=== Working data ===
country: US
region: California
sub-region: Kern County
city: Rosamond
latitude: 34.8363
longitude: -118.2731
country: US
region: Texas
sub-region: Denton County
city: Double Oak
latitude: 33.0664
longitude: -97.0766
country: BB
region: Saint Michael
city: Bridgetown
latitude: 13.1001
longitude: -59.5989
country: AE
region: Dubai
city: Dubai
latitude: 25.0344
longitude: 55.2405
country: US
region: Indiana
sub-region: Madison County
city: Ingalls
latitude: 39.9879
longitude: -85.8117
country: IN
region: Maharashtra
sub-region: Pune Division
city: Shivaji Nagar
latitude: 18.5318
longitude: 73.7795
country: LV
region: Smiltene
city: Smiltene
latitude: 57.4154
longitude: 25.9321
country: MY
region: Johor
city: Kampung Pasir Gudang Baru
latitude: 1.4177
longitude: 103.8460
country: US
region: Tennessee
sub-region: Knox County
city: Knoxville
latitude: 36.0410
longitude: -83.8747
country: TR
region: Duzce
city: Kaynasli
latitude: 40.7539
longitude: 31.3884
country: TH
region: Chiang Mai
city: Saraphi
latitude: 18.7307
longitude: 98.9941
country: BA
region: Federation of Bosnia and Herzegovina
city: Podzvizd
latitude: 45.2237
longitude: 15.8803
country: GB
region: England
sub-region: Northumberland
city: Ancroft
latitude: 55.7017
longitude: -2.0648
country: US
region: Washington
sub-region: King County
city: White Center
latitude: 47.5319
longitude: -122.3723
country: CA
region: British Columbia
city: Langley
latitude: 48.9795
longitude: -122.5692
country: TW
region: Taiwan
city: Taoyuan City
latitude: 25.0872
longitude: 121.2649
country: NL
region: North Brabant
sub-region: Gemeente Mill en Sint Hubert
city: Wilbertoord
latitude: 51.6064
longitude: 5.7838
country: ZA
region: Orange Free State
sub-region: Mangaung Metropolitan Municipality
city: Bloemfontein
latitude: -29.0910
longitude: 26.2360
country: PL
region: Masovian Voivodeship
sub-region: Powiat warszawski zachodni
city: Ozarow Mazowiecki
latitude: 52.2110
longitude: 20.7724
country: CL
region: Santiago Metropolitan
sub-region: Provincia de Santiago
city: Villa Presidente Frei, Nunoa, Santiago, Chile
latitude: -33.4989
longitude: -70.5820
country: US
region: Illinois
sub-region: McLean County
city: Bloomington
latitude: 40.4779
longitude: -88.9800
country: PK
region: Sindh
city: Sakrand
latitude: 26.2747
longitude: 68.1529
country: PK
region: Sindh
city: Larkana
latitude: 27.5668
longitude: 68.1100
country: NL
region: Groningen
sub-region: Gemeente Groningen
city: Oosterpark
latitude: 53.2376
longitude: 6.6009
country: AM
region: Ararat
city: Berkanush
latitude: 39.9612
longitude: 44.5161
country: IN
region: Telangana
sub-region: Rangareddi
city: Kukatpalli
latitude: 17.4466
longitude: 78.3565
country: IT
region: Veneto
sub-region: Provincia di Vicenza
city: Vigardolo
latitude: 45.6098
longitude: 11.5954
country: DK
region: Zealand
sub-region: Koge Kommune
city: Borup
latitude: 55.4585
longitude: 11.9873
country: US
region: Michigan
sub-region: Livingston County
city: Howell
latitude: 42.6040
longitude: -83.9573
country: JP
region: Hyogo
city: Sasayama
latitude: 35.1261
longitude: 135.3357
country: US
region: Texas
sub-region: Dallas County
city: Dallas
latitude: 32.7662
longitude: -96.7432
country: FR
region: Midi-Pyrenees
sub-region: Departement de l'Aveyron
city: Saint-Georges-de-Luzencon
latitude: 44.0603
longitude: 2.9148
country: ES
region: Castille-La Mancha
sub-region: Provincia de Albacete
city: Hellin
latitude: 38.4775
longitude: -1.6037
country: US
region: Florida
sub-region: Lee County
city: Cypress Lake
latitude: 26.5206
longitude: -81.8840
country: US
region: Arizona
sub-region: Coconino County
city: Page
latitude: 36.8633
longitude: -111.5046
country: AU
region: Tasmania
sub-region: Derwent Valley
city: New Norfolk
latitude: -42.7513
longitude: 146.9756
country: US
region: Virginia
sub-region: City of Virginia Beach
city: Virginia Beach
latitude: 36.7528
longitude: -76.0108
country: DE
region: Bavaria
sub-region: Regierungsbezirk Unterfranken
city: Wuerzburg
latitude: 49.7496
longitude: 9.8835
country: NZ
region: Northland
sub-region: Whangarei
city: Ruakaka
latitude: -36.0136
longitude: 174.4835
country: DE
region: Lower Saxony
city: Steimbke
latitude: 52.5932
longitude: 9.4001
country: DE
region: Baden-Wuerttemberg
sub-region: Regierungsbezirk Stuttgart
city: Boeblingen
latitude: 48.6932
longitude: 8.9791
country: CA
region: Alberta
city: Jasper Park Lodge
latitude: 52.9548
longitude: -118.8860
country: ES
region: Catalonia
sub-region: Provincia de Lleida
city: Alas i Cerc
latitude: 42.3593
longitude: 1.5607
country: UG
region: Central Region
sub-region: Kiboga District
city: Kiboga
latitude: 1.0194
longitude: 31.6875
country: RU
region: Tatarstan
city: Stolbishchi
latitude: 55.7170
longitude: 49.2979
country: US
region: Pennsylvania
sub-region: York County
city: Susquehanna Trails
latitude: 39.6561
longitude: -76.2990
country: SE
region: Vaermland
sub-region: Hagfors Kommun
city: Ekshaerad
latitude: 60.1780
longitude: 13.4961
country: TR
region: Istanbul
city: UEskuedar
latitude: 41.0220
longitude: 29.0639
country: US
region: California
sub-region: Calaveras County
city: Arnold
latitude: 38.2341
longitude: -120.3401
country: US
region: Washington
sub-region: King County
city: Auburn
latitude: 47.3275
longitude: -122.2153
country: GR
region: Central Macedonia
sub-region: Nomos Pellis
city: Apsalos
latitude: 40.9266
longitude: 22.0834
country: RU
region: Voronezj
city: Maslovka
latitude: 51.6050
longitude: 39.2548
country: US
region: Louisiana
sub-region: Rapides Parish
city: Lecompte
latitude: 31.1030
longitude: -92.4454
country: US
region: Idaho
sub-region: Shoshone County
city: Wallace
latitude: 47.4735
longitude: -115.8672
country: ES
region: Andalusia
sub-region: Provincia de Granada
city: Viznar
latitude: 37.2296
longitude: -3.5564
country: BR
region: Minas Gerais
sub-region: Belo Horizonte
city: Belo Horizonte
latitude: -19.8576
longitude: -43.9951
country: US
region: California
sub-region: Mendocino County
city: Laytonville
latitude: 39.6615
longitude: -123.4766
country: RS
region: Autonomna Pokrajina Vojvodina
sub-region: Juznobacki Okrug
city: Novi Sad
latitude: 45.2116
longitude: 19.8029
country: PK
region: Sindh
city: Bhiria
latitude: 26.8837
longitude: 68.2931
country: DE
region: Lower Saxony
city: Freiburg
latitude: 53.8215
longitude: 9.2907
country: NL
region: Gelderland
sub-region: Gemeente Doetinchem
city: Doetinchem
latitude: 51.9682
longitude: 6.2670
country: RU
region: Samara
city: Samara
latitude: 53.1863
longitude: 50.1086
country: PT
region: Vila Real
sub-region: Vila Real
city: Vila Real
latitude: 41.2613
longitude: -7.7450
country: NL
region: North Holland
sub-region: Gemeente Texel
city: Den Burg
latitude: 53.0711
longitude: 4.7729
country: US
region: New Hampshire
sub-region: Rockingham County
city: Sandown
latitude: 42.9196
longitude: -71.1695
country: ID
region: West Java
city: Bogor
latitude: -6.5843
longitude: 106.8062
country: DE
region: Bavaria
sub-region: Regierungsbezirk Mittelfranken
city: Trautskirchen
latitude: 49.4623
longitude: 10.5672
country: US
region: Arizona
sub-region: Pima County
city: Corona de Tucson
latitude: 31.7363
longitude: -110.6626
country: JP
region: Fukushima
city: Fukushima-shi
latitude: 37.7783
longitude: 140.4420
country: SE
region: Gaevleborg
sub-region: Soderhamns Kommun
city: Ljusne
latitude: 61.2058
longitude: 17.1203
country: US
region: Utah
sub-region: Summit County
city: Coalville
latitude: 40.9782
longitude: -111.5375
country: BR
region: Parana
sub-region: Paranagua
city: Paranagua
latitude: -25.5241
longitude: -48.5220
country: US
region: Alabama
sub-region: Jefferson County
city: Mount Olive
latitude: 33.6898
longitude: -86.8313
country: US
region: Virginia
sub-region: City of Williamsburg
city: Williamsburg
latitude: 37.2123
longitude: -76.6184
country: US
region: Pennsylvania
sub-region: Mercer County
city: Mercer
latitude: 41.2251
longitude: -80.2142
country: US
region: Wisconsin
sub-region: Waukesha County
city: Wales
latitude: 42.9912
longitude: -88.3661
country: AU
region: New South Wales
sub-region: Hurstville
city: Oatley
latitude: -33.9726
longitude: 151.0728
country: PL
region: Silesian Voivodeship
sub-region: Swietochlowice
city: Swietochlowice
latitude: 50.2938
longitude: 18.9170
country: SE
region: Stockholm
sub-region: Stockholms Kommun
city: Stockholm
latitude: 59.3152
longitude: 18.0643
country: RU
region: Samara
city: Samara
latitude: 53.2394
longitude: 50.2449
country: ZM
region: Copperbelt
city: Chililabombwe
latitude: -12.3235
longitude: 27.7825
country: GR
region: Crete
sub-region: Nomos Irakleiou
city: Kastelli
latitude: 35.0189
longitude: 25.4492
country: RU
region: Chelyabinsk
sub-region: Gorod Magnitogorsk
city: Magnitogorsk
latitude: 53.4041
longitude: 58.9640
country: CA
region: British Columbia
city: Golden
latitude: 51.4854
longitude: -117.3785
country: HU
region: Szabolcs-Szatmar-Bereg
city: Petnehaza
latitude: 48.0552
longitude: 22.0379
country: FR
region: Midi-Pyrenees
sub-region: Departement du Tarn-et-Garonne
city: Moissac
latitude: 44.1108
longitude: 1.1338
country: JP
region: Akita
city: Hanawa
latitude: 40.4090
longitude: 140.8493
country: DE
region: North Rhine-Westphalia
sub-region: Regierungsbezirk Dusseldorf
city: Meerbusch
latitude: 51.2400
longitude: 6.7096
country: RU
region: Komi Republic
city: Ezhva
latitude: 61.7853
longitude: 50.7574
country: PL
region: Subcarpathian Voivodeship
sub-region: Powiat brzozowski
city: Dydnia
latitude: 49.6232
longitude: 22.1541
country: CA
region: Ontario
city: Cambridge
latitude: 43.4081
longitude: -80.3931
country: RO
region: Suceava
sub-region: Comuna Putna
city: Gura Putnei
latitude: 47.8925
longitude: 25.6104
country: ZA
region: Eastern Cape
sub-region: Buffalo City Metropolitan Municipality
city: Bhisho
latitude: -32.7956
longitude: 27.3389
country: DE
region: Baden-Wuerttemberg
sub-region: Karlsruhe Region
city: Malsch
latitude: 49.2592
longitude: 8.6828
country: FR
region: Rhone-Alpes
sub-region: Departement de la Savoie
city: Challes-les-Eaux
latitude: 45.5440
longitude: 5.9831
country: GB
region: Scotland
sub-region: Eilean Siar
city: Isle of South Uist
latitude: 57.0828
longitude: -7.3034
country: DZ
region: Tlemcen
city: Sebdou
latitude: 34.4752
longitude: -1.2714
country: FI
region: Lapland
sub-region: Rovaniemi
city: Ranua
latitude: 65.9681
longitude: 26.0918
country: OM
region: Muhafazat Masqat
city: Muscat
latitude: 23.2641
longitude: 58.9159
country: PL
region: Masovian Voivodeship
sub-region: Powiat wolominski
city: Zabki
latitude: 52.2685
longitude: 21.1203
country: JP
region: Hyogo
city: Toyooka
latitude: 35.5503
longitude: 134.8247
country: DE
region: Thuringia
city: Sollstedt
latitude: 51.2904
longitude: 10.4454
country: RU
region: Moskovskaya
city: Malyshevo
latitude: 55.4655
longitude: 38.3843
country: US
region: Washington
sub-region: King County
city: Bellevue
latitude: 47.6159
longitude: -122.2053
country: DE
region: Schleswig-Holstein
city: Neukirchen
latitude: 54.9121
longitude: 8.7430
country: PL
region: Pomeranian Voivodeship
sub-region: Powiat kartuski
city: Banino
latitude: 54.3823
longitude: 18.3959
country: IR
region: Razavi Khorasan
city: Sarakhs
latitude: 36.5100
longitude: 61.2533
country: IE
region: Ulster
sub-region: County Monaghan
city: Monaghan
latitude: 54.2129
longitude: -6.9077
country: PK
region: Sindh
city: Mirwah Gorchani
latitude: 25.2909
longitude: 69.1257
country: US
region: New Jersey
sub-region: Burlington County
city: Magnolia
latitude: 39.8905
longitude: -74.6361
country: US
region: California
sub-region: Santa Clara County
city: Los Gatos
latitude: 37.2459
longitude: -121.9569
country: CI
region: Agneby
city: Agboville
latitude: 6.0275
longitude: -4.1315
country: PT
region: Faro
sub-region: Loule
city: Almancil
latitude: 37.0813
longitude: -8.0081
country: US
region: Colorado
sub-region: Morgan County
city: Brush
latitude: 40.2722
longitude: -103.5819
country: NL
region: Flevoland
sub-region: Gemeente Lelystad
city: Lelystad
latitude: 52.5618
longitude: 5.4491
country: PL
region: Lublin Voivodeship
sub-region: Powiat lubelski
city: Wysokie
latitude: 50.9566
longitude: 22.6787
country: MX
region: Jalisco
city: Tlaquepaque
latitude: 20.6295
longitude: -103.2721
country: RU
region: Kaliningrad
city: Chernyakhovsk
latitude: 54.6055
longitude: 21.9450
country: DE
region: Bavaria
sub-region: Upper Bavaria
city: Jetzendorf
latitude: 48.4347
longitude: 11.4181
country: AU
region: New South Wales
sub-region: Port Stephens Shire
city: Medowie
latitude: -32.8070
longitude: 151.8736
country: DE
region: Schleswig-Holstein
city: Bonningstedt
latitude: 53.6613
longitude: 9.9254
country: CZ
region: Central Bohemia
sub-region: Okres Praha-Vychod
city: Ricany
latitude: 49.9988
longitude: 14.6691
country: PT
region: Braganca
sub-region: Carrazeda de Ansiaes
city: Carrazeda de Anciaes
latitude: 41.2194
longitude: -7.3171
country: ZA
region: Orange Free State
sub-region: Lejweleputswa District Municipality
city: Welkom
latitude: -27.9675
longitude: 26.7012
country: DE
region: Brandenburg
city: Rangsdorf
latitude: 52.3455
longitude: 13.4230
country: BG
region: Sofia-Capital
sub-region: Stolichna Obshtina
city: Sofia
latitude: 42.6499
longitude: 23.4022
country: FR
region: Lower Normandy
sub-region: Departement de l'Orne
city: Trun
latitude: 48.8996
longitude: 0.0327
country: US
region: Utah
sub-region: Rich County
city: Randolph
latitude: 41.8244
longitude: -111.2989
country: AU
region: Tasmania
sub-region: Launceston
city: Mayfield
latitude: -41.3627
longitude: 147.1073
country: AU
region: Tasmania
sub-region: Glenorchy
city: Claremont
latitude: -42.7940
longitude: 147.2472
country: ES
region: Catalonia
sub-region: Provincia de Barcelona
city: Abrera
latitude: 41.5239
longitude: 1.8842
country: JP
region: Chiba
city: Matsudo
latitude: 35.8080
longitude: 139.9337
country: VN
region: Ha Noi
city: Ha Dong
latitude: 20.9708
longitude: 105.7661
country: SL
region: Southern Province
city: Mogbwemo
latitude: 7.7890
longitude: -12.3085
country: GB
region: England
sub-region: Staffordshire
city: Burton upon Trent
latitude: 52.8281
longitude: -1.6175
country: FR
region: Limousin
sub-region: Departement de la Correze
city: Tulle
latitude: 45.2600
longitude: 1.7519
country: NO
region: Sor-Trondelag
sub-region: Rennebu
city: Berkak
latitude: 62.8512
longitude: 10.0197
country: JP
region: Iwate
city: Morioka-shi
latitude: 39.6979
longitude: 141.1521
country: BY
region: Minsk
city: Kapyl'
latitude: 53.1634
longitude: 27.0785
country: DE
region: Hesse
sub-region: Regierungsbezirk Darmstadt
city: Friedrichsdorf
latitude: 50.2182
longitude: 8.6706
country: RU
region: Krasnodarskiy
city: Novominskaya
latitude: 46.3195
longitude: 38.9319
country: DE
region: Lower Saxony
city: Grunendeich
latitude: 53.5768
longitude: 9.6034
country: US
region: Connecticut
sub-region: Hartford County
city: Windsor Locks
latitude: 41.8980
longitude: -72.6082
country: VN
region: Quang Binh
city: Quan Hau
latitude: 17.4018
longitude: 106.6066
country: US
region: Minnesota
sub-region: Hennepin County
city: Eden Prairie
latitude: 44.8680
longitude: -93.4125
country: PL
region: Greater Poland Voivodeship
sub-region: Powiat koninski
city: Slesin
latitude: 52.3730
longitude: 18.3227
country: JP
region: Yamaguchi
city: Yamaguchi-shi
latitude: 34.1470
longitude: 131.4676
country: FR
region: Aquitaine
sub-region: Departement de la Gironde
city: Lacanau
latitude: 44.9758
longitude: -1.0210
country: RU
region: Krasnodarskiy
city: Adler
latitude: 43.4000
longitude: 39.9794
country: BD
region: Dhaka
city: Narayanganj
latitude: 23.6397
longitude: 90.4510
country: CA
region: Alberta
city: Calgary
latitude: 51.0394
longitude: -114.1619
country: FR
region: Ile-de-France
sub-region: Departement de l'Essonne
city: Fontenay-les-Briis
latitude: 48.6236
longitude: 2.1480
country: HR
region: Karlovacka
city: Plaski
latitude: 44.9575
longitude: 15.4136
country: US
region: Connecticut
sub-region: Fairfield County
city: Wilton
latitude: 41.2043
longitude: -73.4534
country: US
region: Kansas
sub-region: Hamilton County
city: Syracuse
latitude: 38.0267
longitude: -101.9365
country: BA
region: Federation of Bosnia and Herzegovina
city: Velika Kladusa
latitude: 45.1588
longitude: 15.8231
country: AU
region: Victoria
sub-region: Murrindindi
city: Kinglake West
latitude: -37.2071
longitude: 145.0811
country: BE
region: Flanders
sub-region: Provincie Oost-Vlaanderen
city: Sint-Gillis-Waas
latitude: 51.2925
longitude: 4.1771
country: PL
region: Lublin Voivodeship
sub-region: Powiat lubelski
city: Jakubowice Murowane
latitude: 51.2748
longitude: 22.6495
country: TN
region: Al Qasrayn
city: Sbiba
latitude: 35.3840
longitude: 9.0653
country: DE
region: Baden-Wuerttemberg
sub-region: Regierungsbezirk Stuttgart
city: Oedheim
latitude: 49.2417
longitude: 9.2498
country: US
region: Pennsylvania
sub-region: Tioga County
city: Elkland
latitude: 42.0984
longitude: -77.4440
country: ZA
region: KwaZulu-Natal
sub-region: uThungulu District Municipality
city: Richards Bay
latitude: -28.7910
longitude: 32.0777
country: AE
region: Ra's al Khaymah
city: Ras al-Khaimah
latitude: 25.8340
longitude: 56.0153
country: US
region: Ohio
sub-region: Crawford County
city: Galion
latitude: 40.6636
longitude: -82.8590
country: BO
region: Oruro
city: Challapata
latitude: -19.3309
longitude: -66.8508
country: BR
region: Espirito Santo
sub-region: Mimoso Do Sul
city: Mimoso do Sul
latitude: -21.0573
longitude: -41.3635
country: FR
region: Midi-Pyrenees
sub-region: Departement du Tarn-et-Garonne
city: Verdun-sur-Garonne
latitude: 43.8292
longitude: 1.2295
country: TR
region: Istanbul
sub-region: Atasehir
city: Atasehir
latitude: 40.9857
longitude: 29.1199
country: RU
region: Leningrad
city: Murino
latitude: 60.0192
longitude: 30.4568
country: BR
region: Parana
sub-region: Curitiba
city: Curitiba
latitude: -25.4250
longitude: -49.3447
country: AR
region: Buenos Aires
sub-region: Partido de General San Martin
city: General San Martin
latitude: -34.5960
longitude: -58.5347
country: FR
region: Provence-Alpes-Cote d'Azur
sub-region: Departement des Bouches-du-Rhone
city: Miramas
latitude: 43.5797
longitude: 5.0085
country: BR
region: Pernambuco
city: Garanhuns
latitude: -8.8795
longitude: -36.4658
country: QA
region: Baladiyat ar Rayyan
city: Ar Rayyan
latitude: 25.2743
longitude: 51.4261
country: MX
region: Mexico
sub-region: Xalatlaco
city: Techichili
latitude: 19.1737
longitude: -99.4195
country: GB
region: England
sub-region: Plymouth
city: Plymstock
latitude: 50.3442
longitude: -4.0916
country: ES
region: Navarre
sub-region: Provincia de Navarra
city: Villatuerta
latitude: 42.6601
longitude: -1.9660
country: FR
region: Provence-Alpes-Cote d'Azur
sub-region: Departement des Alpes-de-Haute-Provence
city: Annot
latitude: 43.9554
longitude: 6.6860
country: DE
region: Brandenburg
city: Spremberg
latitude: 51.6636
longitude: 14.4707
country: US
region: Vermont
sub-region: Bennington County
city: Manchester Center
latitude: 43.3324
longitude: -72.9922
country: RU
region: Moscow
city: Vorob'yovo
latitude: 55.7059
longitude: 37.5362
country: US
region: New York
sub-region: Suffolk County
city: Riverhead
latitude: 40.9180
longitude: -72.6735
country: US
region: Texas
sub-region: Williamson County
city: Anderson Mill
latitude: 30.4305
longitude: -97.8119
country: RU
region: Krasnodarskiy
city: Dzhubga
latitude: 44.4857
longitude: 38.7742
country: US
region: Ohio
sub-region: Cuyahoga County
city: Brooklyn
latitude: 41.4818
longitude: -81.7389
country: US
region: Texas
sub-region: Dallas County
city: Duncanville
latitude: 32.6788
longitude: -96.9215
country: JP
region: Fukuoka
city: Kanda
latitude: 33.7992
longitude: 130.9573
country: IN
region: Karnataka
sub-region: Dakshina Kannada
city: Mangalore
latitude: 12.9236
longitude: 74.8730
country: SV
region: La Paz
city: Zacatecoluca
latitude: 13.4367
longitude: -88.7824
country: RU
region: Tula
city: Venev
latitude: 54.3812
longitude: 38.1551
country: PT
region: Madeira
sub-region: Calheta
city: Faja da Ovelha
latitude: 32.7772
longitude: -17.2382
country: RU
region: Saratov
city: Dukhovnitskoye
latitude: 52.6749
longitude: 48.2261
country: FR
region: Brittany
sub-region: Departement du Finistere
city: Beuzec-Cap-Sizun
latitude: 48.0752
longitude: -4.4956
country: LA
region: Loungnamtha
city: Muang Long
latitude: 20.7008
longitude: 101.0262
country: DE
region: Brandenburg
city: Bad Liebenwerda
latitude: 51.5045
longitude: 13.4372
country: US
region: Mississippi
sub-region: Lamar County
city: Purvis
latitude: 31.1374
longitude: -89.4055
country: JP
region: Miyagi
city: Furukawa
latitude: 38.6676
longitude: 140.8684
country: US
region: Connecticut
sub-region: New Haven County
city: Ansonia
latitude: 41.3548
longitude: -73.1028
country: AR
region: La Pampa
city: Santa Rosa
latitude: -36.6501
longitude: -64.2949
===
## The problem
Take everything from the line containing "longitude: -88.7824" down to the end of the records, and write those lines out again with "sub-region" changed to "district". Leave everything else as it is.

## Reply to the exercise
longitude: -88.7824
country: RU
region: Tula
city: Venev
latitude: 54.3812
longitude: 38.1551
country: PT
region: Madeira
district: Calheta
city: Faja da Ovelha
latitude: 32.7772
longitude: -17.2382
country: RU
region: Saratov
city: Dukhovnitskoye
latitude: 52.6749
longitude: 48.2261
country: FR
region: Brittany
district: Departement du Finistere
city: Beuzec-Cap-Sizun
latitude: 48.0752
longitude: -4.4956
country: LA
region: Loungnamtha
city: Muang Long
latitude: 20.7008
longitude: 101.0262
country: DE
region: Brandenburg
city: Bad Liebenwerda
latitude: 51.5045
longitude: 13.4372
country: US
region: Mississippi
district: Lamar County
city: Purvis
latitude: 31.1374
longitude: -89.4055
country: JP
region: Miyagi
city: Furukawa
latitude: 38.6676
longitude: 140.8684
country: US
region: Connecticut
district: New Haven County
city: Ansonia
latitude: 41.3548
longitude: -73.1028
country: AR
region: La Pampa
city: Santa Rosa
latitude: -36.6501
longitude: -64.2949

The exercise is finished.